CAPÍTULO 6 TRAJETÓRIAS DE VIDA DE ADOLESCENTES-PAIS

6.6 Antônio, o filho decepcionado com o pai

Idade: 19 anos

Escolaridade: 1º ano do segundo grau. Atualmente não freqüenta a escola.

Situação profissional: trabalha há cinco anos com a irmã no comércio de DVDs e fitas de vídeo (VHS). A irmã é empresária e possui vários pontos de venda de DVDs e VHSs. Atualmente, o adolescente possui o seu próprio ponto de venda.

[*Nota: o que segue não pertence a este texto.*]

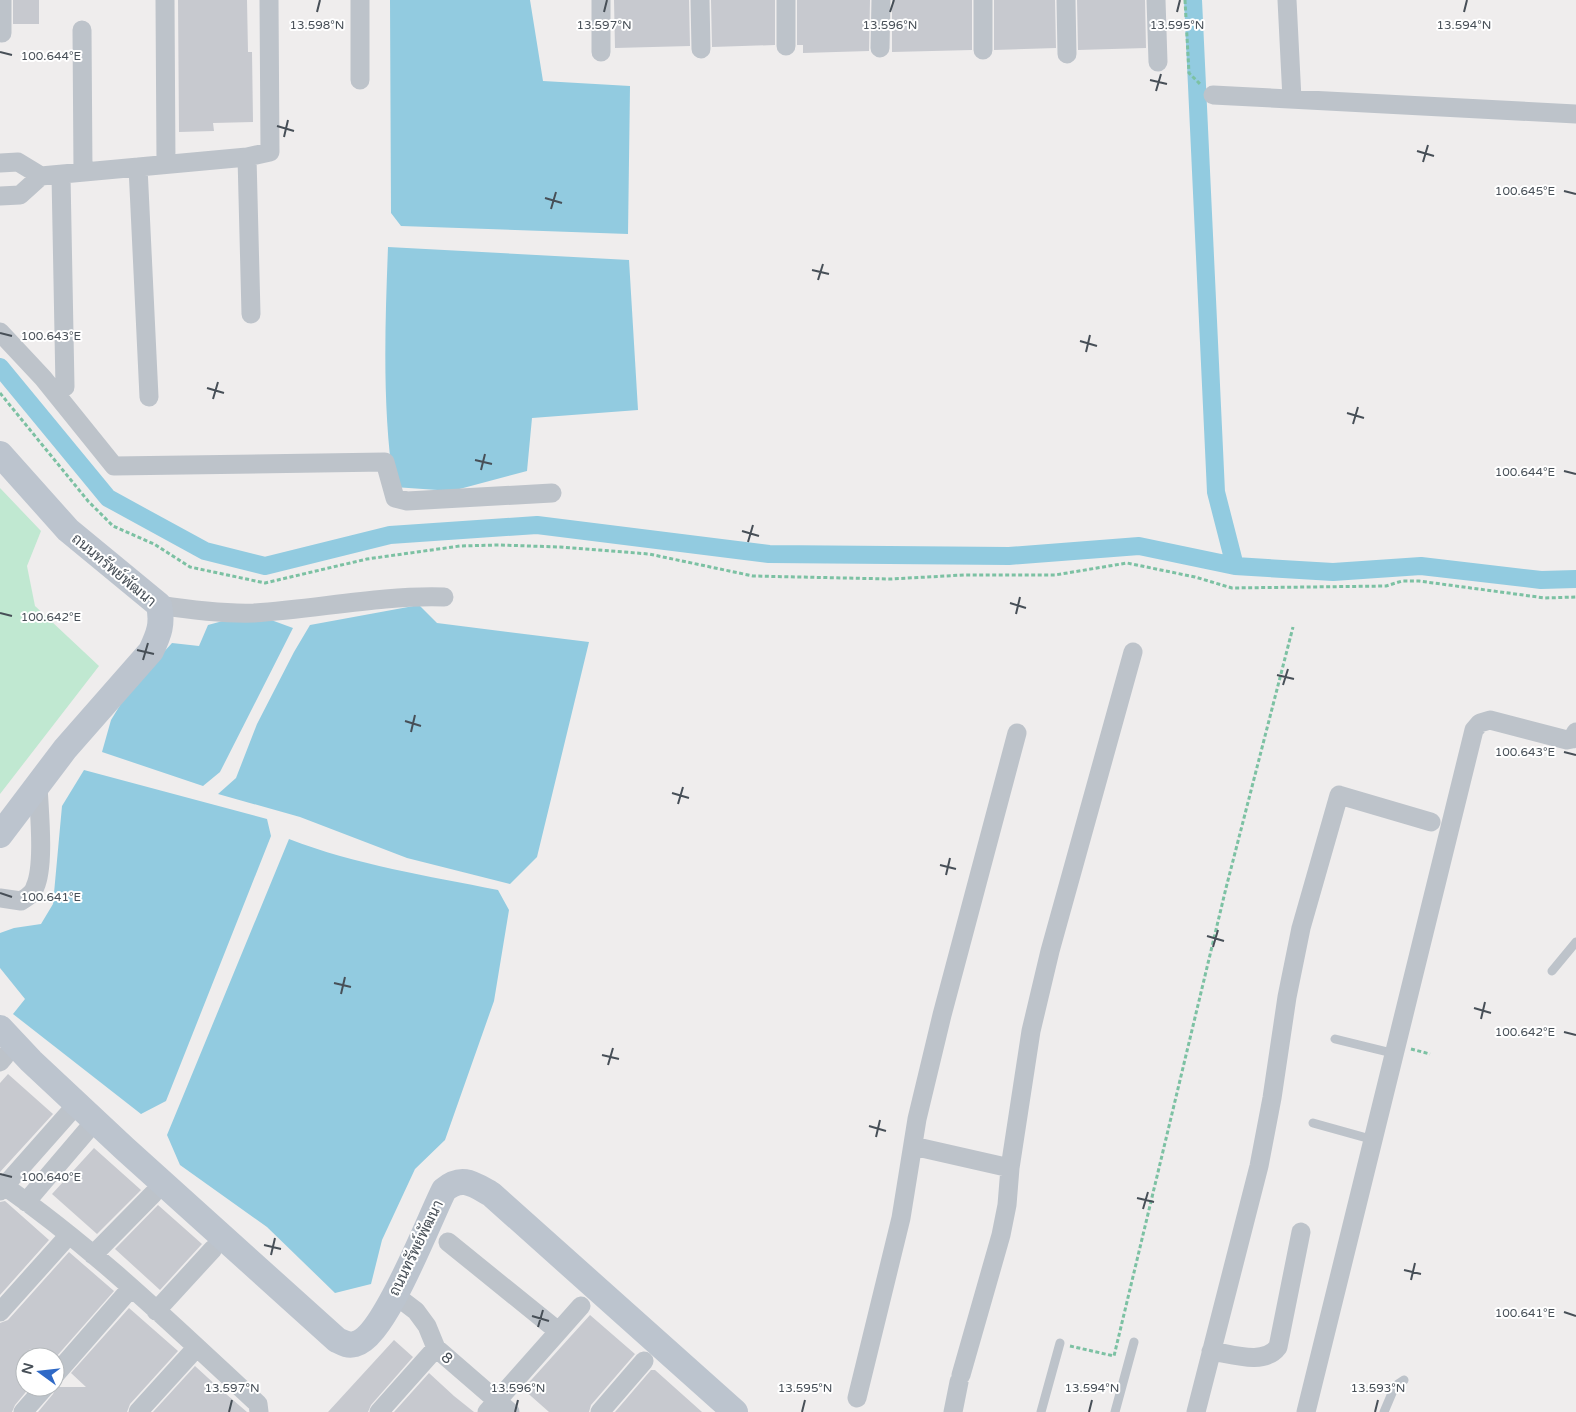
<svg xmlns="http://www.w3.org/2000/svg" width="1576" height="1412" font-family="'Varela Round',Sarabun,sans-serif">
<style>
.green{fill:#c0e8d1}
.water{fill:#92cbe0}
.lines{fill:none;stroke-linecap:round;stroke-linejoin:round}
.canal{stroke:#92cbe0;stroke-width:18}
.building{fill:#c7c9cf}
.path{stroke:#7cc1a3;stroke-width:3;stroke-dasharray:4 2.5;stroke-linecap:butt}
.lane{stroke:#bdc3ca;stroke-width:9}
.street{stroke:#bdc3ca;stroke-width:19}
.secondary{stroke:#bcc4ce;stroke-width:26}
.ticks{fill:none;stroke:#474f57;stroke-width:2}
.labels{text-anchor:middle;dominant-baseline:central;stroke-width:4;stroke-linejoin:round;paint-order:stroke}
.street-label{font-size:15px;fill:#474f57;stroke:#fff}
.ticks-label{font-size:12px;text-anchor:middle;fill:#474f57;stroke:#fff;stroke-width:4;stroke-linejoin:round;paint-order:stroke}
</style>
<rect width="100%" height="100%" fill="#efeded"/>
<path class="green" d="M0,488L41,531L27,566L35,606L99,666L0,794Z"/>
<path class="water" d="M390,0H530L543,81L630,86L628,234L401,226L391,213Z
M388,247L629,260L638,410L532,418L527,471L452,491L394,487C382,408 385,327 388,247Z
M419,605L437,623L589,642L537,857L510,884L407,858L300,817L218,794L236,778L257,724L294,652L310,625Z
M252,613L293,628L220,772L203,786L102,752L111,720L130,689L172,643L199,646L208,625Z
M84,770L267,819L271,836L166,1101L141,1114L13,1014L25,999L0,968V933L14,928L41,924L53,904L62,806Z
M289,839C356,865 428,876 498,890L509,910L494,1001L445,1140L415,1169L382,1240L371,1284L335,1293L267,1227L180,1165L167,1135Z"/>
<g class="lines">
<path class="canal" d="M1193,0L1216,492L1235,566
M0,367L108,498L205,551L265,566L390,535L537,525L769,554L1009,556L1139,546L1235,566L1333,572L1421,566L1541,580L1576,579"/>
</g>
<path class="building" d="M13,0H39V24H13Z
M178,0H247L248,52H252L253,122L213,123L214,131L179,132Z
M614,0H689L690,46L615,48Z
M711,0H775V45L712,47Z
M797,0H870L869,51L803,53V45H797Z
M892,0H972V50L892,52Z
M994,0H1055L1056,48L994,50Z
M1077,0H1145L1146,48L1078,50Z
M8,1074L53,1114L0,1172V1083Z
M94,1148L141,1190L97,1234L52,1194Z
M5,1201L49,1240L0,1295V1202Z
M158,1205L202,1244L160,1290L115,1249Z
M69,1252L114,1291L56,1357H25V1387H30L15,1405L12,1412H0V1323L8,1320Z
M129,1308L178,1351L130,1404L127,1412H38L53,1394L56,1387H86L71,1373Z
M590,1315L635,1354L591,1405L589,1412H549L523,1389Z
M394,1340L413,1357L371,1405L368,1412H328Z
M195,1366L219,1388L247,1412H153Z
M651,1370H655L702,1412H615Z
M429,1373L454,1396L474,1412H394Z"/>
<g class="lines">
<path class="path" d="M1185,0L1189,73L1201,85
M0,393L88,501L113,526L154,544L190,567L265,583L367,559L460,546L499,545L560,547L649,554L753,576L891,579L964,575H1055L1127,563L1195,577L1232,588L1386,586L1402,581H1419L1545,598L1576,597
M1411,1049L1430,1054
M1070,1346L1114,1356L1226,888L1293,627"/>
<path class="lane" d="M1552,971L1576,942
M1335,1039L1396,1054
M1313,1123L1374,1140
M1041,1412L1060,1343
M1115,1412L1134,1342
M1384,1412L1395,1386L1404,1380"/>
<path class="street" d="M2,0V33
M165,0L166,163
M360,0V80
M700,0L701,49
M983,0V50
M1066,0L1067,54
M1156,0L1158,62
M1287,0L1292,99
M82,30L83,172
M786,46V0
M880,48L881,0
M601,52V0
M1213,95L1576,114
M247,157L251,314
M0,163L18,162L41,176L20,195L0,196
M138,167L149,397
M61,175L65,387
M41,176L247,157L270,152L269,0
M0,332L43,378L114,466L385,462L395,498L407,501L552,493
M159,605C191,610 222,614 254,613C318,609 380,595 444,597
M0,898L21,901C27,897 33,894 35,887C45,865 39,810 38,785
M0,1062L5,1056
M913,1146L1010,1168
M0,1183C93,1247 175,1327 258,1404L259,1412
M0,1191L77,1104
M26,1202L95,1121
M448,1242L558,1331
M93,1255L153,1194
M395,1295L416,1311L427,1326L436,1348L510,1412
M156,1311L213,1249
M0,1312L69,1235
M1211,1351C1232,1354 1264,1366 1278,1347L1301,1232
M55,1375L131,1288
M961,1375L1001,1235L1007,1205L1010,1168L1031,1031L1050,951L1133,652
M857,1398L901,1218L917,1119L942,1015L1017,733
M23,1412L45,1387
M138,1412L197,1347
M379,1412L436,1348
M487,1412L581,1306
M600,1412L644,1361
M953,1412L959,1382
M1196,1412L1259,1166L1272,1098L1287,997L1301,928L1339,795L1431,822
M1306,1412L1474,730L1480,723L1490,720L1567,740L1572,739L1576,732"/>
<path class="secondary" d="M0,454L68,530L159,605C163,624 159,634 151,651L65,749L0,835
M0,1028L31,1061L124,1148L337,1340C343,1343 348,1346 355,1344C385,1337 429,1219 444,1190C462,1175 473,1184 491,1194L735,1412"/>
</g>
<path class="ticks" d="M317,12L320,0M604,12L607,0M890,12L894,0M1177,12L1180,0M1464,12L1467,0M0,52L12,55M1150,80L1167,84M1156,91L1161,74M277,126L294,131M284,137L288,120M1417,151L1434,156M1423,162L1428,145M1564,191L1576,194M545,198L562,203M551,209L556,192M812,270L829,274M818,280L823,264M0,333L12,336M1080,341L1097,346M1086,352L1090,335M207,388L224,393M213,399L218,382M1347,413L1364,418M1353,424L1358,407M475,460L492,464M481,470L485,454M1564,471L1576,474M742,531L759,536M748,542L753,525M1010,603L1026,608M0,613L12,616M1016,614L1020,597M137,650L154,654M143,660L148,643M1277,675L1294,679M1283,685L1288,669M405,721L421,726M411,732L415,715M1564,752L1576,755M672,793L689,798M678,804L683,787M940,865L956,869M946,875L950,858M0,893L12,897M1207,936L1224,941M1213,947L1218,930M334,983L351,987M341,994L345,977M1474,1008L1491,1013M1481,1019L1485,1002M1564,1032L1576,1035M602,1055L619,1059M608,1065L613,1048M869,1126L886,1131M876,1137L880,1120M0,1174L12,1177M1137,1198L1154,1202M1143,1209L1148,1192M264,1245L281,1249M271,1255L275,1238M1404,1270L1421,1274M1411,1280L1415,1263M1564,1312L1576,1316M532,1316L549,1321M538,1327L543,1310M229,1412L232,1400M515,1412L518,1400M802,1412L805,1400M1089,1412L1092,1400M1375,1412L1378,1400"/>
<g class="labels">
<g class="street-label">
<text transform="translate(114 570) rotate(40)">ถนนทรัพย์พัฒนา</text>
<text transform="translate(416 1248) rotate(-64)">ถนนทรัพย์พัฒนา</text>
<text transform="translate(447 1358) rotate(42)">8</text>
</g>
</g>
<g class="ticks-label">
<text x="317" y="29">13.598°N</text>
<text x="604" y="29">13.597°N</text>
<text x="890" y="29">13.596°N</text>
<text x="1177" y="29">13.595°N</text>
<text x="1464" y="29">13.594°N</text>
<text x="51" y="60">100.644°E</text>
<text x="1525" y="195">100.645°E</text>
<text x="51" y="340">100.643°E</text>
<text x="1525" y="476">100.644°E</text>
<text x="51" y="621">100.642°E</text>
<text x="1525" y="756">100.643°E</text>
<text x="51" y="901">100.641°E</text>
<text x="1525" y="1036">100.642°E</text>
<text x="51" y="1181">100.640°E</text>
<text x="1525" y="1317">100.641°E</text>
<text x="232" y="1392">13.597°N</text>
<text x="518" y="1392">13.596°N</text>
<text x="805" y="1392">13.595°N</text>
<text x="1092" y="1392">13.594°N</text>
<text x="1378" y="1392">13.593°N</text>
</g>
<g transform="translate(40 1372) rotate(285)"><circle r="24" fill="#ffffff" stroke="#b5b9bc"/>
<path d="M0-4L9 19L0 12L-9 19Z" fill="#2f69c6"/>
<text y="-8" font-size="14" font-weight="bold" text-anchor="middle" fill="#474f57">N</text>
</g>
</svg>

Idade da companheira: 18 anos Idade da filha: 3 meses

Apresentação do adolescente

Antônio é um jovem bem alto, simpático e sorridente. É moreno claro, tem olhos e cabelos castanhos. Tem uma personalidade sedutora, e durante toda a entrevista, fez questão de enaltecer as alegrias da paternidade e da vida conjugal. Foi muito agradável entrevistá-lo, pois, além da alegria contagiante, Antônio tem bastante humor e é muito afetuoso: durante grande parte da entrevista me chamou de “mulher”, tratamento que “estende carinhosamente”, às outras técnicas do CDS.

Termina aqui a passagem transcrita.